The economic and social impact of this project is well aligned with the goals of the United Nations Economic and Social Council, who passed E/RES/2021/30, and invited to find “...ways to better leverage open-source technologies for sustainable development…”. The market value of medical imaging was estimated as more than 28 billion USD in 2021 and expectations for 5 % growth over the next 10 years. MRI is growing even faster at a rate of 6.5 %. This project will create a MDR (EU)2017/745 blueprint for new innovations in low field MRI systems helping to keep Europe at the forefront of the medical imaging market.

This project’s affordable low-field MR system has potential to initiate other systems that will be a game changer for radiology. MRI will no longer be an expensive imaging modality, mostly restricted to hospitals and used only for a limited number of conditions, but it will be able to move into the local doctors’ surgery and even to the patient’s bedside, with similar portability to that of ultrasound scanners.

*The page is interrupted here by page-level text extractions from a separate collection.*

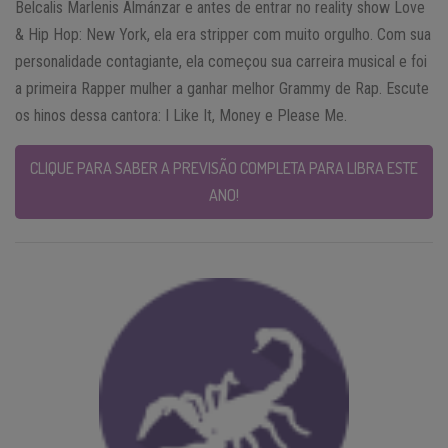
Belcalis Marlenis Almánzar e antes de entrar no reality show Love
& Hip Hop: New York, ela era stripper com muito orgulho. Com sua
personalidade contagiante, ela começou sua carreira musical e foi
a primeira Rapper mulher a ganhar melhor Grammy de Rap. Escute
os hinos dessa cantora: I Like It, Money e Please Me.
CLIQUE PARA SABER A PREVISÃO COMPLETA PARA LIBRA ESTE
ANO!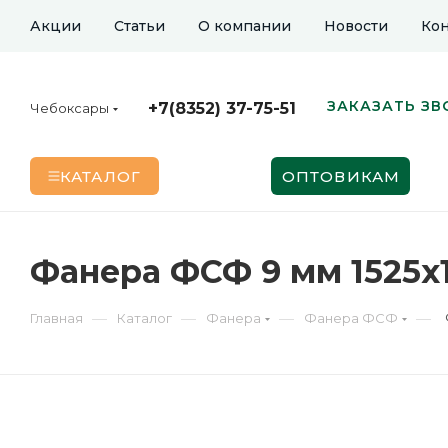
Акции
Статьи
О компании
Новости
Кон
ЗАКАЗАТЬ ЗВ
+7(8352) 37-75-51
Чебоксары
КАТАЛОГ
ОПТОВИКАМ
Фанера ФСФ 9 мм 1525х
—
—
—
—
Главная
Каталог
Фанера
Фанера ФСФ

This will open new possibilities in healthcare such as: monitoring critically ill patients in intensive care units without needing to transport them through the hospital, monitoring stroke and expanding acute stroke care, screening patients with mild traumatic brain injury using less high-field MRI and/or reduced radiation exposure with Computed Tomography. This will transform MRI from a specialists’ tool to an easy-to-use first choice for many clinical applications worldwide.

The project’s open-source modular MR scanner is built from low-cost materials and uses readily available production facilities, with all necessary documentation provided so that repairs can be easily carried out by users without special training at low cost. This will increase the systems lifetime and offers CO2 manufacturing reductions as fewer replacement scanners will be needed addressing the expectations of the European Sustainable Products Initiative which will build on the Ecodesign Directive 2009/125/EC. By providing all the necessary documentation and ensuring a hardware design that can be easily replicated, the project’s open-source low-field MR system is fully aligned with these developments within the European Green Deal programme.